Start of Block

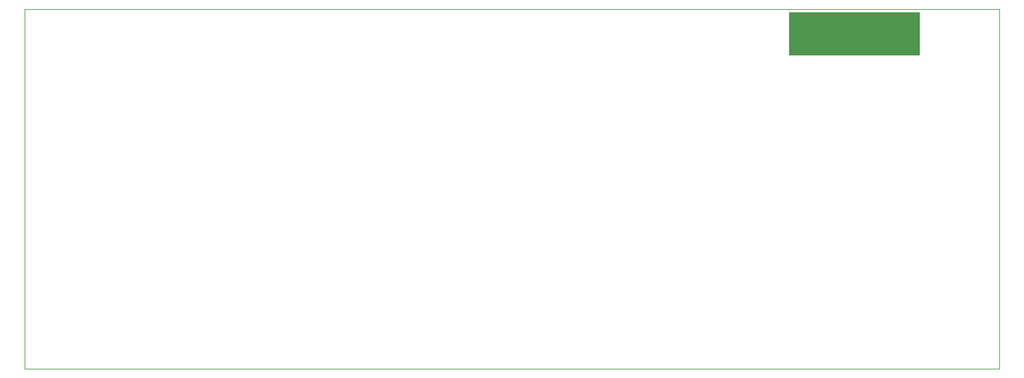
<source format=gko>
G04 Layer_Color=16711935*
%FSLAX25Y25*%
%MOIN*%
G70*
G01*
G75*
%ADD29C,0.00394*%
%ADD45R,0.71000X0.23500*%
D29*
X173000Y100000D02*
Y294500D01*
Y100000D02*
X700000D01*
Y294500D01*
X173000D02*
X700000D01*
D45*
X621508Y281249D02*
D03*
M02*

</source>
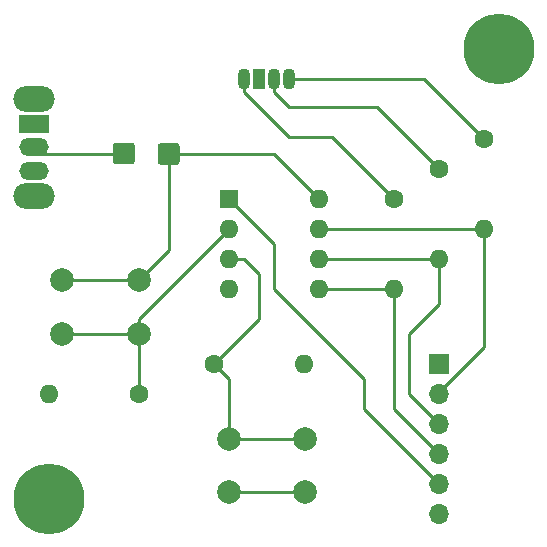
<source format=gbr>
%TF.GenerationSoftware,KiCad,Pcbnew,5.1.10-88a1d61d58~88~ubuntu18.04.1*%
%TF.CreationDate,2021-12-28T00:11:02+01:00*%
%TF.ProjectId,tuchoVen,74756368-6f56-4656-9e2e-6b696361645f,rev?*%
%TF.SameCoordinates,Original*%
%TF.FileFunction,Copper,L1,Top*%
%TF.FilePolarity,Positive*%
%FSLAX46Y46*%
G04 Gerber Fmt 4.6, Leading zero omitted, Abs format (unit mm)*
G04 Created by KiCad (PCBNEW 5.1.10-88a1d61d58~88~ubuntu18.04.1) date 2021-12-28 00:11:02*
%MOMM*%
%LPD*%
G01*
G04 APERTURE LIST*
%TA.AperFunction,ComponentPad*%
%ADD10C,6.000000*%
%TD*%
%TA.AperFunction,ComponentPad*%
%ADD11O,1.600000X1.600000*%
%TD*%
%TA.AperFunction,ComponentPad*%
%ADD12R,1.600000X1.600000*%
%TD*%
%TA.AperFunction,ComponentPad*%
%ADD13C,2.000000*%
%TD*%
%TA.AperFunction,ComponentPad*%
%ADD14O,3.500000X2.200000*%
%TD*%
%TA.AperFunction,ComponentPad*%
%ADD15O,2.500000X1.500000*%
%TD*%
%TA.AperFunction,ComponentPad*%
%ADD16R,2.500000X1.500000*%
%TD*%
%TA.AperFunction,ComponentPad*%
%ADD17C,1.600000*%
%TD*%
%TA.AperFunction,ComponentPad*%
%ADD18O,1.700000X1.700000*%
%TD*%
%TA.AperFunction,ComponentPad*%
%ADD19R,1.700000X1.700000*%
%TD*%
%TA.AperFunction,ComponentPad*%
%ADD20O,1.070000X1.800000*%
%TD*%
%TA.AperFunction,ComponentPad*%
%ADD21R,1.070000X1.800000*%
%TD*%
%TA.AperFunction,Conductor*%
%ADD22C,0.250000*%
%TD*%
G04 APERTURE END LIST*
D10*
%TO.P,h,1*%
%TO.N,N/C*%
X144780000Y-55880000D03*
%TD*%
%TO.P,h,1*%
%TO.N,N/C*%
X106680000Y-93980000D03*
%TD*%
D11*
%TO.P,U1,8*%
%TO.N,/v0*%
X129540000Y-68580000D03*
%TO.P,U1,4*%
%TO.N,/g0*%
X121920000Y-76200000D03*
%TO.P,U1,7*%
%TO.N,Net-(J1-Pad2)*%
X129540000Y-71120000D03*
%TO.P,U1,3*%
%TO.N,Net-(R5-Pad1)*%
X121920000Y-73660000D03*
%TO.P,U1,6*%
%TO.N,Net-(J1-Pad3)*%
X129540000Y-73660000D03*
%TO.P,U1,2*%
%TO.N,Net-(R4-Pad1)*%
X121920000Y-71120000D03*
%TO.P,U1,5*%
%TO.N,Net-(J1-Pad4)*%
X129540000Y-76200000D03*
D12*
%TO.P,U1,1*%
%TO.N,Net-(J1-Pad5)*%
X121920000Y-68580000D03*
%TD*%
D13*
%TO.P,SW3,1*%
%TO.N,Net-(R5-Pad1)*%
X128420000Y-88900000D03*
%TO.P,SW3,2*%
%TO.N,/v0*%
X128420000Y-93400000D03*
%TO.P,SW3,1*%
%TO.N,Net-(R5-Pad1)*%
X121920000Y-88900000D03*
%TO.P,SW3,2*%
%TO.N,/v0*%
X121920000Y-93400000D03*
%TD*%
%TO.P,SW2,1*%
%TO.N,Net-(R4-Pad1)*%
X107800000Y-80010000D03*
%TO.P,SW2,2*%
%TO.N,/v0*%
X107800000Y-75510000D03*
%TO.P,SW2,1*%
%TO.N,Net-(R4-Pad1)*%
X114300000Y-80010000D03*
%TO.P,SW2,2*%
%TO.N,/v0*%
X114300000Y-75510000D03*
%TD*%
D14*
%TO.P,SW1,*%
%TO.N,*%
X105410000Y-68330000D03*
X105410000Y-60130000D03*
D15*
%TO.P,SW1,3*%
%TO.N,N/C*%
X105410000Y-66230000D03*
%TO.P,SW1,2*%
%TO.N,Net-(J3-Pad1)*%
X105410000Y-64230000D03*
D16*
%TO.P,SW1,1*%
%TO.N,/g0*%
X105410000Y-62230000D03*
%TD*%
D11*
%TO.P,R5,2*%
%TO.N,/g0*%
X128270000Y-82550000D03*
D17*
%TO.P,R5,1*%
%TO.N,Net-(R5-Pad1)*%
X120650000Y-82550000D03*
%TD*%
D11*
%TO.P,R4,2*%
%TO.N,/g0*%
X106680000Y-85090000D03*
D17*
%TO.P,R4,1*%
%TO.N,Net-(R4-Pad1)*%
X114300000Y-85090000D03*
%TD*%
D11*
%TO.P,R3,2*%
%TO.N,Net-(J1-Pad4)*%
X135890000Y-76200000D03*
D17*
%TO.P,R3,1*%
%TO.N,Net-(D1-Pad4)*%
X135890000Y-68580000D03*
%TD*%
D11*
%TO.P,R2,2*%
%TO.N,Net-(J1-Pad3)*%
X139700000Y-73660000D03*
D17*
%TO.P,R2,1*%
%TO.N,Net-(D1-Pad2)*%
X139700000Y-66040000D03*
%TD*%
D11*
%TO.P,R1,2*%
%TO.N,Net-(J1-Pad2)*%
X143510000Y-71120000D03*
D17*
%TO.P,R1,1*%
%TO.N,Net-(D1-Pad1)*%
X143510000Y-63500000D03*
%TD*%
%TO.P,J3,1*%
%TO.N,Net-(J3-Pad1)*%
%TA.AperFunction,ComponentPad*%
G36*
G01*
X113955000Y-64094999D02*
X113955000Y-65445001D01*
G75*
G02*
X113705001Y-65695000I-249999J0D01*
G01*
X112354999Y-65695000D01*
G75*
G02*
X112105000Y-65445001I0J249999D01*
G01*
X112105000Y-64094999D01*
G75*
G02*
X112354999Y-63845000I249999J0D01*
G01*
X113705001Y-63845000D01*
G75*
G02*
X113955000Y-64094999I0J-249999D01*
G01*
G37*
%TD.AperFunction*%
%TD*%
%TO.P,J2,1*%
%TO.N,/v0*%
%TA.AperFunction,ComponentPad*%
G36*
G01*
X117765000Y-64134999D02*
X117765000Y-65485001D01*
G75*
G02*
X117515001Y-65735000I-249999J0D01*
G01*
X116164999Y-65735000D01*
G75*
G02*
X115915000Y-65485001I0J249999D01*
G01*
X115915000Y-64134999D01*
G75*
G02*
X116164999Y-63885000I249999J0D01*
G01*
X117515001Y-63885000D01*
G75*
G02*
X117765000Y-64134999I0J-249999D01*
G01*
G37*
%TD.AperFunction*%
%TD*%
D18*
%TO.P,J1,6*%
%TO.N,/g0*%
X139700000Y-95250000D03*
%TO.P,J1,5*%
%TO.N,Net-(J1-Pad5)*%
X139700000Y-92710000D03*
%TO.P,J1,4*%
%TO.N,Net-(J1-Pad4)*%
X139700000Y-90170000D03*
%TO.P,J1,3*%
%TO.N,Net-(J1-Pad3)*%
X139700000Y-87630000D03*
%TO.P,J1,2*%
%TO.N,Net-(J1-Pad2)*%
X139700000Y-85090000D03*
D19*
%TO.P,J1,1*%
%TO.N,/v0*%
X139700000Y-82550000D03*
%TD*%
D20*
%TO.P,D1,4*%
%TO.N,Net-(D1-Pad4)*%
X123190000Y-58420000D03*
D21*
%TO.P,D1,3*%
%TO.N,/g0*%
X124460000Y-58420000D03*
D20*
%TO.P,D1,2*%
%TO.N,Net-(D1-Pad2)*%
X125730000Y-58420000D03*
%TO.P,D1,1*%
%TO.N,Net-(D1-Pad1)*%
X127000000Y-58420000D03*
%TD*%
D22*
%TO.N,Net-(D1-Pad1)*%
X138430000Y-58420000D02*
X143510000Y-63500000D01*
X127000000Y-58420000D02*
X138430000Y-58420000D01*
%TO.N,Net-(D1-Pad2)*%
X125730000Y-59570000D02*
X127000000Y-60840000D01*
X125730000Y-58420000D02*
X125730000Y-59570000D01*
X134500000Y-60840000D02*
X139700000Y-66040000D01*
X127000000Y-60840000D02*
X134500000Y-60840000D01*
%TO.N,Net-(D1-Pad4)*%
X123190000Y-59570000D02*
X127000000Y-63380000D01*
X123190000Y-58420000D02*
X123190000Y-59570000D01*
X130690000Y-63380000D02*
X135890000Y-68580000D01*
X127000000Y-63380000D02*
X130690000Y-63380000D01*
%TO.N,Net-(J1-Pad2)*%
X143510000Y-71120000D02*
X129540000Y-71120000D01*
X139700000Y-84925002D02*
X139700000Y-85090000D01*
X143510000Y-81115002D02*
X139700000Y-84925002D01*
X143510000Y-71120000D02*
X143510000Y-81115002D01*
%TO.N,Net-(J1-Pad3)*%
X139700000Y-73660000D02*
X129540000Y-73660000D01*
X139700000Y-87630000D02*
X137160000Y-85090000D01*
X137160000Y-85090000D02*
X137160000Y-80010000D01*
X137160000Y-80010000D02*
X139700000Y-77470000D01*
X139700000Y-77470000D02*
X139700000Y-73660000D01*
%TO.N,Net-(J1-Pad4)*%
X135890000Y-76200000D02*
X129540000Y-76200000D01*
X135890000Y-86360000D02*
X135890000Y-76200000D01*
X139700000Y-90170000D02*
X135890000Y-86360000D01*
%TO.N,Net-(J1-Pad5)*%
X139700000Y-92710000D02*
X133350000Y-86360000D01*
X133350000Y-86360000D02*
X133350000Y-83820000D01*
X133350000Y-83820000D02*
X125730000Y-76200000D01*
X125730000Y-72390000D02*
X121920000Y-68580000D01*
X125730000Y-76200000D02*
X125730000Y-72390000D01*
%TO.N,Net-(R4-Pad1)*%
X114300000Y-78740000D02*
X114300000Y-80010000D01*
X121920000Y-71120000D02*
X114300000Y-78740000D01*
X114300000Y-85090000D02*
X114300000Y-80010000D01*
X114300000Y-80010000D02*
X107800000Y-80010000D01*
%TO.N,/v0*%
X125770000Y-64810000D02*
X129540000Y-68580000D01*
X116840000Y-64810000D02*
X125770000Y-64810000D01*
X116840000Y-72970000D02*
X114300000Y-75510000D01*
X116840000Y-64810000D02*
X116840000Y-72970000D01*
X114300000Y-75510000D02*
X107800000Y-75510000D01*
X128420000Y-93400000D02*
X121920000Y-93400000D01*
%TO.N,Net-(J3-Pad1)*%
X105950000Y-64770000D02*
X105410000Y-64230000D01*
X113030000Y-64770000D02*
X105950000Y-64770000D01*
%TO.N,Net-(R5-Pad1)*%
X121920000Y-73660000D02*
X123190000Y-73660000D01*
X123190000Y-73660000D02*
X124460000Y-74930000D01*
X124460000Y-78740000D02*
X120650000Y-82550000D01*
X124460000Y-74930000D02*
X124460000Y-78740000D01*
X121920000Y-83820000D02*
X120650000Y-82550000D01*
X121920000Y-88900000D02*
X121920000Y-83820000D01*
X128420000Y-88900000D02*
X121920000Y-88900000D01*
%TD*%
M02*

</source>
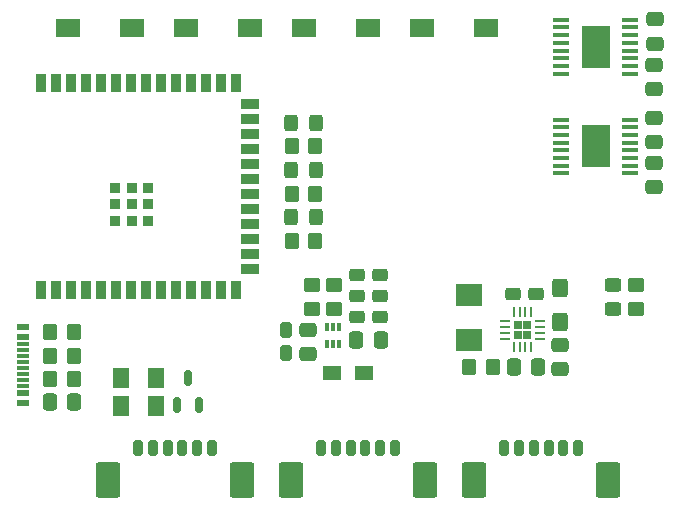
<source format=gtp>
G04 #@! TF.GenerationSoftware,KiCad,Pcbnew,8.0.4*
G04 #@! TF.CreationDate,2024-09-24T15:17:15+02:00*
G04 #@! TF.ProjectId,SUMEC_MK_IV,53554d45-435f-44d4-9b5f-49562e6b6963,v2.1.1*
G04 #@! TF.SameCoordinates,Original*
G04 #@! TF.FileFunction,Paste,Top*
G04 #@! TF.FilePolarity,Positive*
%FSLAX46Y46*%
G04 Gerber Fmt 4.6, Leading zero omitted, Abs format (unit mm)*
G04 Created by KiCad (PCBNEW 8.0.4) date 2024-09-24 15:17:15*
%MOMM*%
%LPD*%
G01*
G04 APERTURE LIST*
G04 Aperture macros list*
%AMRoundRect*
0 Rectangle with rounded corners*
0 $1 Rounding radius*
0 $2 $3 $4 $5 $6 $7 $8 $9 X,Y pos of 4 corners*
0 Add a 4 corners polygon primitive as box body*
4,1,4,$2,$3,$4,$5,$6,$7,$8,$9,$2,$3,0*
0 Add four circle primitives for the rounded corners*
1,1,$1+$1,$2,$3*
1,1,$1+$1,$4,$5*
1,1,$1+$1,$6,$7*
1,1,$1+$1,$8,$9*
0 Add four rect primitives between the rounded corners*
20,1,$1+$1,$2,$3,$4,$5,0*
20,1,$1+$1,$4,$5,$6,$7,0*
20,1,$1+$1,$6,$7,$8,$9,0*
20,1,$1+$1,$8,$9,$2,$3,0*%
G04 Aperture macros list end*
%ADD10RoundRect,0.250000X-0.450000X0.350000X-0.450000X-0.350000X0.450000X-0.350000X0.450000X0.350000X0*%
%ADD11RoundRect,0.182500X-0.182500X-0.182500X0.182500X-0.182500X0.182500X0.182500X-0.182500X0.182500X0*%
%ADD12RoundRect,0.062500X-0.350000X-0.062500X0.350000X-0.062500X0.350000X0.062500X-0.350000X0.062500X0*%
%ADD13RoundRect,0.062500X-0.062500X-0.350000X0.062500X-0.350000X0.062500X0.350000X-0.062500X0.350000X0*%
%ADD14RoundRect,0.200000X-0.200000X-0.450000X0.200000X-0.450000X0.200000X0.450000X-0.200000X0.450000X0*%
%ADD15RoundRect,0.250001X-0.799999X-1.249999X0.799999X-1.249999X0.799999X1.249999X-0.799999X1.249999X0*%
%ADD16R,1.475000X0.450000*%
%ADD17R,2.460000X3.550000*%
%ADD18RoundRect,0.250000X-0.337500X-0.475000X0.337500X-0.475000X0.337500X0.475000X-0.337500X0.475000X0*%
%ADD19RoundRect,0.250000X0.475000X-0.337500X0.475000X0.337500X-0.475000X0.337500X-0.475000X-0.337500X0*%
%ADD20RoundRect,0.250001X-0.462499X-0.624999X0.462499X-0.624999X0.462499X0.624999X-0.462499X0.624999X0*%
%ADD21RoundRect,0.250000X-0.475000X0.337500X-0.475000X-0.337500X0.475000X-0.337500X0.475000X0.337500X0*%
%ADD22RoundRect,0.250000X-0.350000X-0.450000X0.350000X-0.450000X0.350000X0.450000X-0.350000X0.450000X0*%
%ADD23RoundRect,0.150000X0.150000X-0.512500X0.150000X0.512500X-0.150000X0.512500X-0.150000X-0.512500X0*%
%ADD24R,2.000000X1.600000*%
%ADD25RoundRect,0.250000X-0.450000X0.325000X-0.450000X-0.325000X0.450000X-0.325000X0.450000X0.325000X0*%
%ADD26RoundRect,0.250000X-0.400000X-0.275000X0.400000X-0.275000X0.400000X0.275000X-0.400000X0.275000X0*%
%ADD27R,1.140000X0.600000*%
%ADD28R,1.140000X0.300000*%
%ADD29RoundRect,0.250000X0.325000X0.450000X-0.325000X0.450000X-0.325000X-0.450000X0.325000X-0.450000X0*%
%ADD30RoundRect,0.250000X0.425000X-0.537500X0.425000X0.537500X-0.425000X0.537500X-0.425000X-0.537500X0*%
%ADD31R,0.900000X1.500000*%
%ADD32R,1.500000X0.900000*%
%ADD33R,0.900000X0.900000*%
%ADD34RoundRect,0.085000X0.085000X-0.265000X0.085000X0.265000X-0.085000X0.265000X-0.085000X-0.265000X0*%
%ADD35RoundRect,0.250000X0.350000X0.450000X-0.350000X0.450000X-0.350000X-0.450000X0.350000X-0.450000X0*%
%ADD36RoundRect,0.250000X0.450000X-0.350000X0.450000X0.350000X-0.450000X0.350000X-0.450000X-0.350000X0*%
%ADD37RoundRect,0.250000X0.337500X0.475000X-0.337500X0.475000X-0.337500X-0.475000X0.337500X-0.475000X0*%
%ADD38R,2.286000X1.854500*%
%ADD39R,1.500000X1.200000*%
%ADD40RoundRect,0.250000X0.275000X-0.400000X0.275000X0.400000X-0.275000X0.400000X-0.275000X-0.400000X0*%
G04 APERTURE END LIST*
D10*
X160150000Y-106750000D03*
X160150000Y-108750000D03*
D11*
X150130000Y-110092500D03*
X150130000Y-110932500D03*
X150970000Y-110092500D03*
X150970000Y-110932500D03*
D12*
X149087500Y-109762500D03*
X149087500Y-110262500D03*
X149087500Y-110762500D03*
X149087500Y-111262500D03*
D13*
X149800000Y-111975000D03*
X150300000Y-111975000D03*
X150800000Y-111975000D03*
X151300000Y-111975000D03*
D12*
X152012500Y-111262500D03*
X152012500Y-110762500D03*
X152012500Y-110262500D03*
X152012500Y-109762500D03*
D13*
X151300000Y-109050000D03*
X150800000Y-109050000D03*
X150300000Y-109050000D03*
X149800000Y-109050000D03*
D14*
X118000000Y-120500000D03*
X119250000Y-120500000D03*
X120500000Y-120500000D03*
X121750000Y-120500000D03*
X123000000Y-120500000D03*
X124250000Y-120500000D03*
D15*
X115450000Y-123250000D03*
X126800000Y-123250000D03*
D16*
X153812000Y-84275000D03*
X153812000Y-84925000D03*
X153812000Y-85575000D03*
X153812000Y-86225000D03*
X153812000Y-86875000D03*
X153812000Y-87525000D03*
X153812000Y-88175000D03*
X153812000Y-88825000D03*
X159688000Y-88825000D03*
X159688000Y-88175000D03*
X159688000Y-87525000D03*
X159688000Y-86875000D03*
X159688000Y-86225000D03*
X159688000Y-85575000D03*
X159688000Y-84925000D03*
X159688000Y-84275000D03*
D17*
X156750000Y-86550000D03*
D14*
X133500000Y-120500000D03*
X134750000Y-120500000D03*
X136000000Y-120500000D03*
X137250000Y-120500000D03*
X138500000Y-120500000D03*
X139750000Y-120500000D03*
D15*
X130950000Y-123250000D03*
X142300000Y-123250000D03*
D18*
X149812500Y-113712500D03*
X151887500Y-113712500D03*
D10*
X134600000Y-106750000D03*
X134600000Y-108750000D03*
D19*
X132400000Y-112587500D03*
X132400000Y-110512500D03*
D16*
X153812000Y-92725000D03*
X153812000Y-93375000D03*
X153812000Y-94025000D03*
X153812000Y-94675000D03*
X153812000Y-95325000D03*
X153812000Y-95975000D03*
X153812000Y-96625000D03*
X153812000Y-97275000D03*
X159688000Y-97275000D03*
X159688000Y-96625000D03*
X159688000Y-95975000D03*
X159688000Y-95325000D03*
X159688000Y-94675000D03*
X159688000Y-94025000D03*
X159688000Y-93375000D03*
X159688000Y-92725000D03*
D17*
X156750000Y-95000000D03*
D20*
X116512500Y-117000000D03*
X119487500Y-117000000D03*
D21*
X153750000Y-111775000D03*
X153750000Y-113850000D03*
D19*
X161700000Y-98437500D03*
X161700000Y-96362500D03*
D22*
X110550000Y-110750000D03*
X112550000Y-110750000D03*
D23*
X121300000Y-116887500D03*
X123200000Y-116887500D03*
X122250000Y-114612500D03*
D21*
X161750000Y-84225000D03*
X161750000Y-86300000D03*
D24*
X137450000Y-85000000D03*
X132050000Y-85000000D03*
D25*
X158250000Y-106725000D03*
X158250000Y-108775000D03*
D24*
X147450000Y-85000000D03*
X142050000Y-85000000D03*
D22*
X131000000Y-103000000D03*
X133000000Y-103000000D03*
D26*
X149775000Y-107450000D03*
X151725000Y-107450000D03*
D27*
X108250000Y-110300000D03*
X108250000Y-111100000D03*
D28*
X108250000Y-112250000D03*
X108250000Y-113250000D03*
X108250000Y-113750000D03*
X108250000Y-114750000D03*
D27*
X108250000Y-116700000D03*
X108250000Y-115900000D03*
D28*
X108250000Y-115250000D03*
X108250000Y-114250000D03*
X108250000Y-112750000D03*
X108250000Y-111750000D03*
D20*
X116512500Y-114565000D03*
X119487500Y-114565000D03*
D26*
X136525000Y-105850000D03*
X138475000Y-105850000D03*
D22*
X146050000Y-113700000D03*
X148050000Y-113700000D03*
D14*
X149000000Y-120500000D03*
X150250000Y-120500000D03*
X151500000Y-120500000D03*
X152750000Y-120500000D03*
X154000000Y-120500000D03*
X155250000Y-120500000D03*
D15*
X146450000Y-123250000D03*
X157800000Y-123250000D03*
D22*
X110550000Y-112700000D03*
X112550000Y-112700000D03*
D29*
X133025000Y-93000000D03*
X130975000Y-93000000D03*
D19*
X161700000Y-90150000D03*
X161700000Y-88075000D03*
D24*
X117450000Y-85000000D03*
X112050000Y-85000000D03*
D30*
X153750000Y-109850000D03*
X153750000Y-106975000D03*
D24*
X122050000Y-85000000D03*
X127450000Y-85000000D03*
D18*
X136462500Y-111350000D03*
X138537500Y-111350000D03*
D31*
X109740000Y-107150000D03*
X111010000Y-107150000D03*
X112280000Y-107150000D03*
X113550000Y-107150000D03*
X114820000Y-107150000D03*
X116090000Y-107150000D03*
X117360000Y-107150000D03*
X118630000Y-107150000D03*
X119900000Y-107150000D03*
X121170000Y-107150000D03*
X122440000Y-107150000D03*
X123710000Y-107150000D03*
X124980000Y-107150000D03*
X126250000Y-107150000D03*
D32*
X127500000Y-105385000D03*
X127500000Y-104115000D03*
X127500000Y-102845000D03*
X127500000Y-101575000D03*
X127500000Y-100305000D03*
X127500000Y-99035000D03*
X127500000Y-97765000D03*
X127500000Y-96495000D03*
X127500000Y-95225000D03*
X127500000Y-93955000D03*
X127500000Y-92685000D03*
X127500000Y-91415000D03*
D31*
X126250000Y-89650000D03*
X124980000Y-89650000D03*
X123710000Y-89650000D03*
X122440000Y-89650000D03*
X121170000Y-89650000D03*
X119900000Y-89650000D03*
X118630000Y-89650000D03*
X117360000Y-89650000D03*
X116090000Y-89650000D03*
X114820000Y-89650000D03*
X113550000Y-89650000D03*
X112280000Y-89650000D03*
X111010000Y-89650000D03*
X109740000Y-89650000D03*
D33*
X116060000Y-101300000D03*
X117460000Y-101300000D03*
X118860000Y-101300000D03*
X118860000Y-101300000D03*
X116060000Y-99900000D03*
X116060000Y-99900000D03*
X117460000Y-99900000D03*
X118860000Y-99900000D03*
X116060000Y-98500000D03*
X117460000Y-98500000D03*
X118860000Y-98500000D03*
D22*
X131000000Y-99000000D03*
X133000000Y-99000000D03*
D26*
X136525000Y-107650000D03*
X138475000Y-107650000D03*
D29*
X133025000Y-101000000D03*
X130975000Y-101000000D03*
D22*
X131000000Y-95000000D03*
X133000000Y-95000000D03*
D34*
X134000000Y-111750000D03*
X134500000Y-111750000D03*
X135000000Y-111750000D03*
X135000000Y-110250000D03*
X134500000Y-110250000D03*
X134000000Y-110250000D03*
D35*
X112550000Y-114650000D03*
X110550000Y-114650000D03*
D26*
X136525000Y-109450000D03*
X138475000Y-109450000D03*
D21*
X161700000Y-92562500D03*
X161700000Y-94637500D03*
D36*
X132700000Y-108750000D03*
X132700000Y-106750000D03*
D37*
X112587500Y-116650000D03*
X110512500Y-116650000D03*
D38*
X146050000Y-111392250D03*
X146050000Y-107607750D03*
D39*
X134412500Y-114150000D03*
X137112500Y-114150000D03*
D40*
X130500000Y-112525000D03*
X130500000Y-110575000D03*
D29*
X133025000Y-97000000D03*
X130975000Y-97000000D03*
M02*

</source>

End of Block

Exercise brief:
Each line above that contains "CreationDate" must be copied out.

The answer:
%TF.CreationDate,2021-12-28T00:11:02+01:00*%
G04 #@! TF.CreationDate,2024-09-24T15:17:15+02:00*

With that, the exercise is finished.